I have to confess it has been a Beatles Christmas for me, shamelessly wallowing in nostalgia.
It started because I bought myself (why not?) ‘The Beatles On air – live at The BBC volume 2’.
About twenty years ago the BBC and Apple brought out a double cd of Beatles numbers from the archives with a few introductions and snippets as well. It was about a year before the magical series of demos, outtakes and odd leftover stuff came out on ‘The Beatles Anthology’.
Now there is a second volume out – I couldn’t resist. I loved the Beatles in the 1960’s and whatever anyone says I still like them now.
Beatles fans come in two blocks – before 1967 and after, I’m very much a ‘before 67’ fan.

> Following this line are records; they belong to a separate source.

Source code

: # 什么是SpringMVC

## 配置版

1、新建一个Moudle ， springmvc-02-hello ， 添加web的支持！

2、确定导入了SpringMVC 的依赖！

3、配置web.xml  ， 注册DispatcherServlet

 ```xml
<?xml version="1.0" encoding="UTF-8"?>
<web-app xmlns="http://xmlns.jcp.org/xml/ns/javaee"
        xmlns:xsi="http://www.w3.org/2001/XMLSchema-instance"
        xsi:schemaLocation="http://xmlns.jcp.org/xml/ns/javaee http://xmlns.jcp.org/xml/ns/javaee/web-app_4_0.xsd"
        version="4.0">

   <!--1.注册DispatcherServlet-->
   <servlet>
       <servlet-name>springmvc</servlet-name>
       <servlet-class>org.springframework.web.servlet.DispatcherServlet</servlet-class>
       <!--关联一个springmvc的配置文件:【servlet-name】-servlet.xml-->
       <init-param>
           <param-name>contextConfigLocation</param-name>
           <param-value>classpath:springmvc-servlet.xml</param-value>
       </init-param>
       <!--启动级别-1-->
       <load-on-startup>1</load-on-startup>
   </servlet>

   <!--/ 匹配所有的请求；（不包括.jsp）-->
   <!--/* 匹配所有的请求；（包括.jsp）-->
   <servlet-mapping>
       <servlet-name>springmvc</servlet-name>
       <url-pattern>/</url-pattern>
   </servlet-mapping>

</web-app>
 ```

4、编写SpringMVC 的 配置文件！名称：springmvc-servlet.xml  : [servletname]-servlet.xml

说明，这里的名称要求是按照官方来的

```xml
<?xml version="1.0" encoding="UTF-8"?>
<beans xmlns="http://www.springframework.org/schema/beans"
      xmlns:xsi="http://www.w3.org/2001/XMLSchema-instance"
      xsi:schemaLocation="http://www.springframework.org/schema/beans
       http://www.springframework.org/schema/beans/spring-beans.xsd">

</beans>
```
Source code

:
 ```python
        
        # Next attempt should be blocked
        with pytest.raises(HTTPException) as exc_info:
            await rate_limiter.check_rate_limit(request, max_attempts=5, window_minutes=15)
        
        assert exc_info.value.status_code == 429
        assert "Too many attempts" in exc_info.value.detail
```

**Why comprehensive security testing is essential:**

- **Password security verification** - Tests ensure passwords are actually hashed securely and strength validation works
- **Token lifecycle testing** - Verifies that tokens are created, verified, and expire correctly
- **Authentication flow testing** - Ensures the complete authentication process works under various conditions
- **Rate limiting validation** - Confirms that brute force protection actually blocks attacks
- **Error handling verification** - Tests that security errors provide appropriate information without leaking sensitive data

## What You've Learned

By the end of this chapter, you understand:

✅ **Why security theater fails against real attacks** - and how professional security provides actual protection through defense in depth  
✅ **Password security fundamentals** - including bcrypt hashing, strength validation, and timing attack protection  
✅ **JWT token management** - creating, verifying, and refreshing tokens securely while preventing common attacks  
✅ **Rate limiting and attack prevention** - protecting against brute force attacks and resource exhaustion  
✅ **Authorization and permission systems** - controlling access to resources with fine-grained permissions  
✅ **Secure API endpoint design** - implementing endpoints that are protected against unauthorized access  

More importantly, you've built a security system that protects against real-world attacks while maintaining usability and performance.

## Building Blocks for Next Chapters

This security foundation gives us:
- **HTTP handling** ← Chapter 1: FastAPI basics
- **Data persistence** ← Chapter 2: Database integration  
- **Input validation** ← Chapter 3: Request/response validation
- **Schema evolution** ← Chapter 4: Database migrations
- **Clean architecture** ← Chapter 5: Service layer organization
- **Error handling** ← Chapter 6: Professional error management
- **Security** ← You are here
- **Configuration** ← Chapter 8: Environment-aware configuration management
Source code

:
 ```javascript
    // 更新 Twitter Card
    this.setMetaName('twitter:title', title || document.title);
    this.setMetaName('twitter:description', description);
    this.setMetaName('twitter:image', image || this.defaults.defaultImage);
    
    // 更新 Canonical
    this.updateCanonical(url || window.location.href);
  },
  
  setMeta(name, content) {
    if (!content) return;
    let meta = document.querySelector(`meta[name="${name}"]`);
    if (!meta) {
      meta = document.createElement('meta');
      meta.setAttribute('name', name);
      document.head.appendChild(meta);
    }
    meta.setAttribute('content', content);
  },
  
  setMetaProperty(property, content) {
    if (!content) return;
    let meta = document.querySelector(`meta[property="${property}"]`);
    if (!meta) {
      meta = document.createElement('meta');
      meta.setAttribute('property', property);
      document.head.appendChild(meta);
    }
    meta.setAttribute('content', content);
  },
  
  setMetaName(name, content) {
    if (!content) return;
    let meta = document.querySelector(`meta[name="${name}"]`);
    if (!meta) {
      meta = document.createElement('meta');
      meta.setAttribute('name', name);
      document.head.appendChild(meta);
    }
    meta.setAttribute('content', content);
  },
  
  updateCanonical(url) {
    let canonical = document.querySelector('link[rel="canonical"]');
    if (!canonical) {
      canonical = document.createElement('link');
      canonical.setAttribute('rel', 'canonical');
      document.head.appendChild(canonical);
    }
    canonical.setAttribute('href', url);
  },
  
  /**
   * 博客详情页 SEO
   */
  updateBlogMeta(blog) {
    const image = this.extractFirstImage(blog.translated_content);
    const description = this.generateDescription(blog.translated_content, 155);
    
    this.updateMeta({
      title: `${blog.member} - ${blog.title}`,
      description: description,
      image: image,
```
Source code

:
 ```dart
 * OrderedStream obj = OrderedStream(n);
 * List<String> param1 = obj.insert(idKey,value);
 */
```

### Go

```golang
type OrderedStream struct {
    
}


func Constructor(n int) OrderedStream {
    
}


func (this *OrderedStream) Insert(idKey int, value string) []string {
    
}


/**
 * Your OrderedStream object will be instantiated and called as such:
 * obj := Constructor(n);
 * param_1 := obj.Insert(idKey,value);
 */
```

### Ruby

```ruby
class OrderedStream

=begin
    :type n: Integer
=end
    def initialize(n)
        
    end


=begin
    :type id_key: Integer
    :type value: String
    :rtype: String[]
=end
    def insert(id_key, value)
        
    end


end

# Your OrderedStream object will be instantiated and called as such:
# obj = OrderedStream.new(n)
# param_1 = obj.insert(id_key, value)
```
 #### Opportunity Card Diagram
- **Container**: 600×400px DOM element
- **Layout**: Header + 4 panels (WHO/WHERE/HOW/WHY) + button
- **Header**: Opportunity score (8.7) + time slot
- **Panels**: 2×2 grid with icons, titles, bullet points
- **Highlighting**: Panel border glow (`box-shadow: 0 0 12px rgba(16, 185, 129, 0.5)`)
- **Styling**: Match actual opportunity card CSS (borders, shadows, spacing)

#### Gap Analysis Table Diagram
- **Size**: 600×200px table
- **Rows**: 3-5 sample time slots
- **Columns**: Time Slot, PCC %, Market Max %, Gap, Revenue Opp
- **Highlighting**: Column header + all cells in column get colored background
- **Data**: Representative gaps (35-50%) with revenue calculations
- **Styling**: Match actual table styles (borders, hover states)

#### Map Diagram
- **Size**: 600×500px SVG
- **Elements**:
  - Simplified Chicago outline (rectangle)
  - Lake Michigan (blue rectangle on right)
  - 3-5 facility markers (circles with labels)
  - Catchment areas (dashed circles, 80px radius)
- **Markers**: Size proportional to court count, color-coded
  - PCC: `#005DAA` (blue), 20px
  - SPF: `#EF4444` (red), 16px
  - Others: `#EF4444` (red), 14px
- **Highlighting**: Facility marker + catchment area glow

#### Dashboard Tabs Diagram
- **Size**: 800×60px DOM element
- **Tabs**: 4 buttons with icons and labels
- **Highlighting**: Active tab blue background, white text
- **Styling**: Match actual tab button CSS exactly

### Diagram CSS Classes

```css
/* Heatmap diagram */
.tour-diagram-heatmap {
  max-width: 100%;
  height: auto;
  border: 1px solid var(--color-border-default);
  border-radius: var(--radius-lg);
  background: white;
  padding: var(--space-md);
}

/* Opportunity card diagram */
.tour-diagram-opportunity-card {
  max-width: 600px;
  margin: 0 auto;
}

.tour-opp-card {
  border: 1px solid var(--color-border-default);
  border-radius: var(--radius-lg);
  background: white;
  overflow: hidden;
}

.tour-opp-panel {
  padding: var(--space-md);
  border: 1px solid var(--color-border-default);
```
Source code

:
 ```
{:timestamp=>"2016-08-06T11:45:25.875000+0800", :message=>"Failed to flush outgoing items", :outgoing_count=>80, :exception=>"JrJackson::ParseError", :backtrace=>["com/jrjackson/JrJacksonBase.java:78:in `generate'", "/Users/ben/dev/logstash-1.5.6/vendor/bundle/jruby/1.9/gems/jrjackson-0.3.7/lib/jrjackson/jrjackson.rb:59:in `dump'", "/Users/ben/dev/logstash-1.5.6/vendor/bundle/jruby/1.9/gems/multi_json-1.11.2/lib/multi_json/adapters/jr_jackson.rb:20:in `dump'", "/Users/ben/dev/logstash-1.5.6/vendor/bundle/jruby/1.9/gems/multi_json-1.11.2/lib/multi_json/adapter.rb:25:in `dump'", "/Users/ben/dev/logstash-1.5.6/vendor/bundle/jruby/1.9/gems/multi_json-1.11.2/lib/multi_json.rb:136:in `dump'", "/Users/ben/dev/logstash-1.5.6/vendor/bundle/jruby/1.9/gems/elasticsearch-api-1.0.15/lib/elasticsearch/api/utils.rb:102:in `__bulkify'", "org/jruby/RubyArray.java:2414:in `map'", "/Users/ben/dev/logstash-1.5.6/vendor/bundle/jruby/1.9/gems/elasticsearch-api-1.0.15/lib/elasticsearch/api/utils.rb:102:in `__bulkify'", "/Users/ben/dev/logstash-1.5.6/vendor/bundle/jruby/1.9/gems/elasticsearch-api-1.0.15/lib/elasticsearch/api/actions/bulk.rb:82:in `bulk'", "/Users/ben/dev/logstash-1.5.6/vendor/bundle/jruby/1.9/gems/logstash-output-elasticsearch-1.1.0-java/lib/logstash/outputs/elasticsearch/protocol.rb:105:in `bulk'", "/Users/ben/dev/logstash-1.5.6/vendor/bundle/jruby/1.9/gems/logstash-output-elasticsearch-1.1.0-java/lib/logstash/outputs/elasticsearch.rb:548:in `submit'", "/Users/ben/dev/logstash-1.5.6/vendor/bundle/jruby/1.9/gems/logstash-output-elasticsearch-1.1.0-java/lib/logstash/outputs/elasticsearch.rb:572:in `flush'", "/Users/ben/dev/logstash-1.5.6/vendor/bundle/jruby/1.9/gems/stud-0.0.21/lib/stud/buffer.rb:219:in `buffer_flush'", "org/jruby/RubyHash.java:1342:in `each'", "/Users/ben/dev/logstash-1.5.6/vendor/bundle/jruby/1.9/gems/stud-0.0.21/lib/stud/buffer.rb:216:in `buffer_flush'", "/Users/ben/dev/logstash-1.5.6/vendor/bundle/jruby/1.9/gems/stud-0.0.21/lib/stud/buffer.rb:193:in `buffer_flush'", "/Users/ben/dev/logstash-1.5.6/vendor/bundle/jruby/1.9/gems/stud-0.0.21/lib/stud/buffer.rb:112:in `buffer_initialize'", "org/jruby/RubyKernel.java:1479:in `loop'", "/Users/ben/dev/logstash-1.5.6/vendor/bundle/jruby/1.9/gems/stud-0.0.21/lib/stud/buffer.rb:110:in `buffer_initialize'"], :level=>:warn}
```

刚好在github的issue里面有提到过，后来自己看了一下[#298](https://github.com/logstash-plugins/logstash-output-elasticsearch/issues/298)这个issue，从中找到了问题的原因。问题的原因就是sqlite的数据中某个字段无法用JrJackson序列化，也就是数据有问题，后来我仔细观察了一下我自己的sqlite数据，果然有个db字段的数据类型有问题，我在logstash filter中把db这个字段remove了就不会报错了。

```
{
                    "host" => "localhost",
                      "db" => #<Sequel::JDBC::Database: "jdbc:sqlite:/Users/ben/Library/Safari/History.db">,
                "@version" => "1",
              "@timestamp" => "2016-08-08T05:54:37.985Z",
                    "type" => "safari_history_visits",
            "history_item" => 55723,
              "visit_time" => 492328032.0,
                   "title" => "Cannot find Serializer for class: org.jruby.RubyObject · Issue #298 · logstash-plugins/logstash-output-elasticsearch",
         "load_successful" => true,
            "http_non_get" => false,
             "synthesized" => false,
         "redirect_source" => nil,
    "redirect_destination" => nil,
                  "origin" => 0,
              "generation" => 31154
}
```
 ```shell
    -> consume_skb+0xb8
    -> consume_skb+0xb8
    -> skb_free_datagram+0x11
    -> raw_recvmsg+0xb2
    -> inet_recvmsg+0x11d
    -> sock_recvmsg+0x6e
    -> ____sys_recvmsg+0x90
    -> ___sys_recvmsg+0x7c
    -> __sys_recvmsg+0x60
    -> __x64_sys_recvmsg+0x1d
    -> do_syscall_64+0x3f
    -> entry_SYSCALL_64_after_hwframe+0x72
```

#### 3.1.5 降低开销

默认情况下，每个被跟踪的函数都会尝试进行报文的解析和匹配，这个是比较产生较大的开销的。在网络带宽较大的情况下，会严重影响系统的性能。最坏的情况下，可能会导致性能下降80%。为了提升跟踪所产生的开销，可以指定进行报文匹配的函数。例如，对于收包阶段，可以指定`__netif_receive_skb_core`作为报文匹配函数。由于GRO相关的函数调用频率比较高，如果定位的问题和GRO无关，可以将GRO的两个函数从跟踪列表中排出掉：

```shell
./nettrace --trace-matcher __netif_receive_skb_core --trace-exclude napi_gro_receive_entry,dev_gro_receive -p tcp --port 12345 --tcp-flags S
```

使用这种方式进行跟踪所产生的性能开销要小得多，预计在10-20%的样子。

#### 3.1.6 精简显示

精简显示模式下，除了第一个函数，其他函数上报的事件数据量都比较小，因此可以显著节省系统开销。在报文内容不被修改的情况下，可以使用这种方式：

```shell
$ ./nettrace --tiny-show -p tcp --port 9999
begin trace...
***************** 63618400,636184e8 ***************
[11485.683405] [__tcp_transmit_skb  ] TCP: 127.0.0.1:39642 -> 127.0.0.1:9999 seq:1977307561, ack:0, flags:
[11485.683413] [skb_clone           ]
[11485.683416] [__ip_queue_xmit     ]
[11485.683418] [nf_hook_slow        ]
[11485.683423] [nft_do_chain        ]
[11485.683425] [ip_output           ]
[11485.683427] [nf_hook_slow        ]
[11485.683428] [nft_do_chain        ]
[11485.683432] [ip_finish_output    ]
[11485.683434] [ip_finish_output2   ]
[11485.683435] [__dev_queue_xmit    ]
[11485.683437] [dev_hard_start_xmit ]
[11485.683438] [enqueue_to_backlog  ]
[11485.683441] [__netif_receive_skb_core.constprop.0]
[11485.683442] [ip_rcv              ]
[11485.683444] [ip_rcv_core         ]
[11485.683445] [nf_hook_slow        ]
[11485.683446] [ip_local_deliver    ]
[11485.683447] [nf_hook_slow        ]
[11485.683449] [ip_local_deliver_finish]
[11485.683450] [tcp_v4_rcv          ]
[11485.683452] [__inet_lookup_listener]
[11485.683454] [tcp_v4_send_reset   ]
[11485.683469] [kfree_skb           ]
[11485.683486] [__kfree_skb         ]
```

I can’t stand Sgt Pepper, which was a dreadful, pretentious album. If you don’t believe me, listen to the tracks on ‘Anthology’, to the demos and early takes before George Martin messed them about, they are far better than the finished article. Also, Strawberry Fields and Penny Lane were due to be on it but EMI wanted a single out and they were ‘stolen’, we can only guess which songs made it as a result.
Anyway, ‘On Air 2’, is a pleasure; great sounds, great photos and some interviews, a lot of fun.
I grew up with a transistor radio from about 6 years old, catching the tail end of these broadcasts and later heard them endlessly repeated. Back then ‘The Beatles’ were aimed at a younger audience and they often did matinee performances for children.
They got their contract with Parlaphone records (EMI’s comedy label) – based on their humour, because everybody thought that the Merseybeat sound was already dead by then. Their ‘harmless’ humour won over the older generations as well as the BBC – they did a lot of performances (250 plus) and always nurtured their relationship with ‘The Beeb’.
When new experiences, the Vietnam war and drugs radicalised them – that was why the older generations were so scandalised – they had thought The Beatles were harmless.
Because their contract with EMI was so bad (a farthing per record – which is a quarter of an old penny or less than one eighth of a present day ‘new’ penny) they had to keep touring.
Their punishing schedule meant that their BBC shows were often crammed in between rushing up and down the country for shows. As a result it’s the nearest thing to a live performance you can find, without the screams.
It’s also the nearest thing to their act when they were playing all night in Hamburg – more rocky, more lively.
It’s a sheer joy to an old ‘un like me. And Brian Matthews (of Saturday Club fame) whose on the disc and got them onto the BBC to start with, is still broadcasting ‘The Sounds of The Sixties’ at 0800 am every Saturday on BBC Radio 2.
A Hard Days Night
Then I went into Staines for the sales and didn’t buy anything, except I went into Sports Direct and bought a Beatles Calendar which charts 1964 (50 years ago) with some wonderful photos from the Apple archive.
When I got home I enjoyed it so much that when I went back to Staines today to go to HMV for music, I bought another one to give to my new friend Thomas, in Upton Park Hospital, just so that he realises that you have to make plans for 2014, whatever the year holds.
He loved it too.
And I’ve still got to review Andrew Deeley’s album.